I'm wondering what pan size you used? I used my 5" springform. I wouldn't say the cake is very tall (it's a small cake), though I'm not sure how "short" yours ended up being for comparison. I double checked the recipe and it seems correct. I wonder if one of the following may have occurred:
-- bigger pan size was used
-- some of the liquid in the recipe got left out or mis-measured (I know it sounds weird, but it happens! :S)
-- differing cup size
-- something else??
The above are total guesses as I don't have any context.
A 5" pan doesn't hold more than about 1 1/2-2 cups contents (depending on how tall your rim is), so if you think about the crust taking up some of the space, the macadamia expanding to about 3/4 cup once soaked + 13 tbsp of extra contents, one blended down should come up to about the right amount.
Of course if you have room and wanted to make it super tall you could add more contents, though as you experienced adding in unsoaked nuts would spoil the texture. Sweetness can always be adjusted to taste as well. The best thing about raw cakes is that you can taste the batter as you go along and judge the flavors and make adjustments as needed. P.S. What size are your measuring spoons? In some countries (like Australia, 1 tbsp = 2 tbsp -- I wonder if something like that could have made the cake too sweet?).
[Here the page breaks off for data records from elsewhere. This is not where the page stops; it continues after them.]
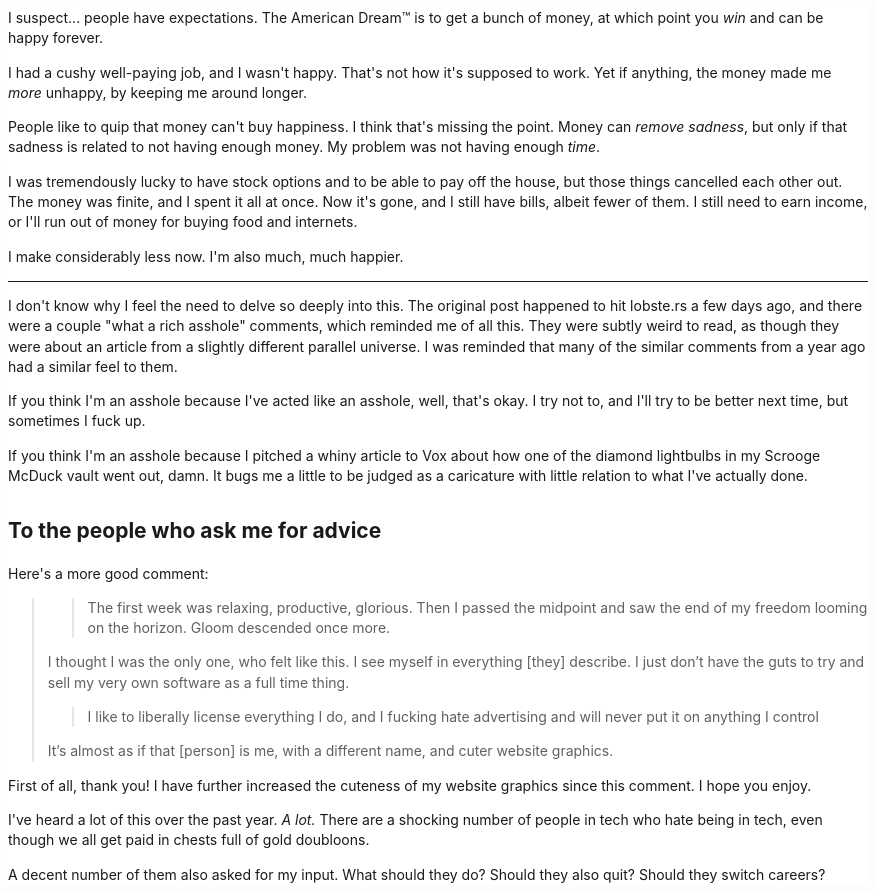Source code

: I suspect...  people have expectations.  The American Dream™ is to get a bunch of money, at which point you _win_ and can be happy forever.

I had a cushy well-paying job, and I wasn't happy.  That's not how it's supposed to work.  Yet if anything, the money made me _more_ unhappy, by keeping me around longer.

People like to quip that money can't buy happiness.  I think that's missing the point.  Money can _remove sadness_, but only if that sadness is related to not having enough money.  My problem was not having enough _time_.

I was tremendously lucky to have stock options and to be able to pay off the house, but those things cancelled each other out.  The money was finite, and I spent it all at once.  Now it's gone, and I still have bills, albeit fewer of them.  I still need to earn income, or I'll run out of money for buying food and internets.

I make considerably less now.  I'm also much, much happier.

----

I don't know why I feel the need to delve so deeply into this.  The original post happened to hit lobste.rs a few days ago, and there were a couple "what a rich asshole" comments, which reminded me of all this.  They were subtly weird to read, as though they were about an article from a slightly different parallel universe.  I was reminded that many of the similar comments from a year ago had a similar feel to them.

If you think I'm an asshole because I've acted like an asshole, well, that's okay.  I try not to, and I'll try to be better next time, but sometimes I fuck up.

If you think I'm an asshole because I pitched a whiny article to Vox about how one of the diamond lightbulbs in my Scrooge McDuck vault went out, damn.  It bugs me a little to be judged as a caricature with little relation to what I've actually done.


## To the people who ask me for advice

Here's a more good comment:

> > The first week was relaxing, productive, glorious. Then I passed the midpoint and saw the end of my freedom looming on the horizon. Gloom descended once more.
> 
> I thought I was the only one, who felt like this. I see myself in everything \[they\] describe. I just don’t have the guts to try and sell my very own software as a full time thing.
> 
> > I like to liberally license everything I do, and I fucking hate advertising and will never put it on anything I control
> 
> It’s almost as if that \[person\] is me, with a different name, and cuter website graphics.

First of all, thank you!  I have further increased the cuteness of my website graphics since this comment.  I hope you enjoy.

I've heard a lot of this over the past year.  _A lot._  There are a shocking number of people in tech who hate being in tech, even though we all get paid in chests full of gold doubloons.

A decent number of them also asked for my input.  What should they do?  Should they also quit?  Should they switch careers?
Either way, I'm sorry it didn't work out this time around. It's hard to judge from not being there and offer advice without knowing more. I'd love to figure it out though -- so if you get a chance, let me know your thoughts about any of the above possibilities.
Is there cream cheese in this recipe? I don't see it listed in the filling ingredients. this looks so delicious!
No, no cream cheese -- it's a raw cheesecake, which is a type of dessert made from nuts instead of dairy (I don't use dairy in any of my recipes).
I'm so happy I found your site thank you! MD thinks I may have an allergy to dairy and gluten, so she wants me to do an elimination diet. Looking forward to your recipes ?
Natalie | Feasting on Fruit says
At first I was a little thrown off by "...sometimes you’re just not in the mood for fruity" part (really!?!? lol) But even I sometimes just want something deep and decadent and caramel rich like this! I've never had mesquite, but the flavor profile of this cake is very much intriguing me. The spice, the tang, the smokey-ness, the nuttiness--so much going on. And I love the decor, one day I will find those little choco-covered quinoa puffs that look so cute and good :) After hanging around you long enough I really do think there are infinite cake possibilities out there!
Ok, I think I just have to ship some to you already! I feel like we've been talking about them for years ?. I just looked them up and they are currently sold out (of course...! I think often chocolate products don't ship until the weather cools off... ). When I spot them again, expect a shipment :D Email me your address when you get a chance.
Kari @ bite-sized thoughts says
I've never made raw cheesecake with macadamias! Thanks for the inspiration, especially as this features carob, which I adore.
You're welcome, Kari :) It's a nice change up from the typical cashew.